Elle pouffa, et j'enfouis mon nez sous la couverture pour quelques secondes, le temps de me sortir des brumes du sommeil. Quand j'émergeai enfin, je me redressai, considérai Elisabeth d'un regard critique. Quelque chose dans son maintien avait changé ; elle irradiait d'une froide maîtrise que je ne me rappelais pas l'avoir vue manifester un jour. Face à mon inspection, elle baissa d'abord le nez, puis releva la tête pour me faire face.

— On m'a raconté qu'il y avait eu des soucis au resto, expliqua-t-elle. Et dire que je pensais que tu pourrais être sage cinq minutes !

— Les Freyr ne sont pas de ton avis, marmonnai-je.
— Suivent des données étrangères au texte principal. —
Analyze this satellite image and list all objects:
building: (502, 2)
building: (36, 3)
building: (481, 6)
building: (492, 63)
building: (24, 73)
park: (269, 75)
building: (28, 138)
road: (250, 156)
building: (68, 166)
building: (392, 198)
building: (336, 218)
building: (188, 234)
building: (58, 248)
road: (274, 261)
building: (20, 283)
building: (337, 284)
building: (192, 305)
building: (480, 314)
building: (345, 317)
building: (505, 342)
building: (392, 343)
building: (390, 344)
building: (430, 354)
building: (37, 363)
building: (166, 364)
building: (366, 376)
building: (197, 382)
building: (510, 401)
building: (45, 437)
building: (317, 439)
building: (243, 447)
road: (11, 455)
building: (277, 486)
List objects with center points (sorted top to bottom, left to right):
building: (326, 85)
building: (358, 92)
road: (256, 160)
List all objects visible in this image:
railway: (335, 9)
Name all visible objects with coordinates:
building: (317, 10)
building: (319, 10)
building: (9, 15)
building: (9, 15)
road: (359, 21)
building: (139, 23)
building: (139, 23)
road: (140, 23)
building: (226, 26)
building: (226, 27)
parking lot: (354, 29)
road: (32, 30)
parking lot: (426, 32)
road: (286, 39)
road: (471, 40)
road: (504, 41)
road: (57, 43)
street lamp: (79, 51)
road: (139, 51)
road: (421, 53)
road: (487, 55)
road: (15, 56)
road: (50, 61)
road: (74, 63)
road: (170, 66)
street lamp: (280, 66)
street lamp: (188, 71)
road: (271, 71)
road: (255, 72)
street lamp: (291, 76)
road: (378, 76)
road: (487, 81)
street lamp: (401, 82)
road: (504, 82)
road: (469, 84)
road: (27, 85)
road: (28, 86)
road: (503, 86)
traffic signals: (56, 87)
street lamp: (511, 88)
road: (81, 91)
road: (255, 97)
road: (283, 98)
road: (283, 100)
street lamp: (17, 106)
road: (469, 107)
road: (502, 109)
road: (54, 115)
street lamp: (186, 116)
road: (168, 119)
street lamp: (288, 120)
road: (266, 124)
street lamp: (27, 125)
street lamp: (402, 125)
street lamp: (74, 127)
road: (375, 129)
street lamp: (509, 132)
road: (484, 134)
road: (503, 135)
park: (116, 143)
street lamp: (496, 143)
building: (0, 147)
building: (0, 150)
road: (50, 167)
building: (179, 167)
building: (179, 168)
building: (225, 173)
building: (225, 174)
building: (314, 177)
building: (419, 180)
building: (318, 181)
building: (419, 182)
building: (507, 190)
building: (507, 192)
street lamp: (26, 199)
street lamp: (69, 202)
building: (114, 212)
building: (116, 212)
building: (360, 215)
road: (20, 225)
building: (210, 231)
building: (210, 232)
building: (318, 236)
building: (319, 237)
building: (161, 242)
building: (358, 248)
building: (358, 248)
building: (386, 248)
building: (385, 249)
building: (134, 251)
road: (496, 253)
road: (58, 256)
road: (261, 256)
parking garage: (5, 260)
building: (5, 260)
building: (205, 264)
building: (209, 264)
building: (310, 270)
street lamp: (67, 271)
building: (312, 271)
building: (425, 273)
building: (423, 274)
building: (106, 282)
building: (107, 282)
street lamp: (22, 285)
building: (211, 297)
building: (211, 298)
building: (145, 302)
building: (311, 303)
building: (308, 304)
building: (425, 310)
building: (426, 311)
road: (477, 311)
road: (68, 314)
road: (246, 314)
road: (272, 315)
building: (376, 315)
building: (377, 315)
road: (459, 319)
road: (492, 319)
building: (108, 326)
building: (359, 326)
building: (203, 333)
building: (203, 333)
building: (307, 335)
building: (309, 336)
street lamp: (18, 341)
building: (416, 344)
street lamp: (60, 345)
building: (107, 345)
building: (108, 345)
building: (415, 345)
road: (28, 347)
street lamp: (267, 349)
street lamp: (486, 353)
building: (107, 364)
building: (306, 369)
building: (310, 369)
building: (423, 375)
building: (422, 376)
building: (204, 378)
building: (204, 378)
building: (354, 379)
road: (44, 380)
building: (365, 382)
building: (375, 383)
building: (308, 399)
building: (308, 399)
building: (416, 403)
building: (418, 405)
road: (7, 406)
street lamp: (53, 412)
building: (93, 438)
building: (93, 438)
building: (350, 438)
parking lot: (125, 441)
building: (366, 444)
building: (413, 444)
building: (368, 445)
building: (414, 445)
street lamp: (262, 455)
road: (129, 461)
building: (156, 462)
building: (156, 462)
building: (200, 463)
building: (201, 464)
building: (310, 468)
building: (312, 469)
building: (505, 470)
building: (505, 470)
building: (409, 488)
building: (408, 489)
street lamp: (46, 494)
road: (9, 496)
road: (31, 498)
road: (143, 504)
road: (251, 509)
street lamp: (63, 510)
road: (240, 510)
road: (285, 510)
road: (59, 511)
Je me suis pris une balle dans l'épaule.

Elle haussa les sourcils, et s'exclama, outrée :

— Mais pourquoi tu n'as pas demandé à me voir tout de suite ?! J'aurais pu soigner ça en cinq secondes !

Je souris, amusée par sa réaction de mère poule.

— En fait, une fois la balle retirée, je ne voyais pas l'intérêt de te faire appeler juste pour un petit trou, et comme j'ai pu me transformer derrière...

Ses yeux vert pâle roulèrent dans leurs orbites. Pour lui prouver mes dires, je tirai sur la manche de mon t-shirt, dévoilant une peau intacte qui lui tira à elle un soupir las et blasé, et à moi un sourire taquin. En général, pour peu que je n'aie pas des os brisés ou des hémorragies internes, j'évitais de faire appel aux Eir. J'étais une adepte des solutions rapides qui me permettaient de retourner combattre au plus tôt, mais ça avait tendance à irriter lesdites Eir que je ne vienne pas les voir. Elles avaient leur petite fierté personnelle quand elles soignaient nos blessures, et mon manque de considérations envers mon propre corps les agaçait souvent.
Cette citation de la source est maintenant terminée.